Count the lines in the listing that contain the string "first", matching case exactly. Reply with the number only.
#####
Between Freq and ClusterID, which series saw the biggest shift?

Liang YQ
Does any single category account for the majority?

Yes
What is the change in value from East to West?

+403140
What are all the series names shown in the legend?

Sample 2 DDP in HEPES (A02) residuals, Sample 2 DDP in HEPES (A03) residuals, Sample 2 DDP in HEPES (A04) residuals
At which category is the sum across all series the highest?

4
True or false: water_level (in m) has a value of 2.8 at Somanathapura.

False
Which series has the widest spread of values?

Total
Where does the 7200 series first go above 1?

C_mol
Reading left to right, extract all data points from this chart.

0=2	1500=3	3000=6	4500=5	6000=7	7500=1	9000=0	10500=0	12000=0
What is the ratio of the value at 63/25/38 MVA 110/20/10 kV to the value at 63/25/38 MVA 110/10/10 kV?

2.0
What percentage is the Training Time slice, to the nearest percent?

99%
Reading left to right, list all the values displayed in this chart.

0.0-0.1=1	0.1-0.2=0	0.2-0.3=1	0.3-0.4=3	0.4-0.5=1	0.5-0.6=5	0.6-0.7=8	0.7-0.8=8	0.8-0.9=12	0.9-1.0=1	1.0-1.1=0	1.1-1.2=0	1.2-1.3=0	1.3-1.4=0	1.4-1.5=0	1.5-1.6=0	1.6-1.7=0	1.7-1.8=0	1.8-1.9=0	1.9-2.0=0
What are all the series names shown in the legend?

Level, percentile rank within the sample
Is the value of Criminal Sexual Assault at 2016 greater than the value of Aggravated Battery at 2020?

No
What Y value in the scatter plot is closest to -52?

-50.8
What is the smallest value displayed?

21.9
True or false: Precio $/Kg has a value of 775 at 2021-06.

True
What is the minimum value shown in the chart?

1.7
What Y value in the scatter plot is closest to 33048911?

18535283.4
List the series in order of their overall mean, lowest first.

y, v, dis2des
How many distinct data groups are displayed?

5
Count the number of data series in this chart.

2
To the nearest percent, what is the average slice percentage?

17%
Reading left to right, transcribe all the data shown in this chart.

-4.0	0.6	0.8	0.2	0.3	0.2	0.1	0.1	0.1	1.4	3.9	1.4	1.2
#####
## [EXERCISE ANSWER]
2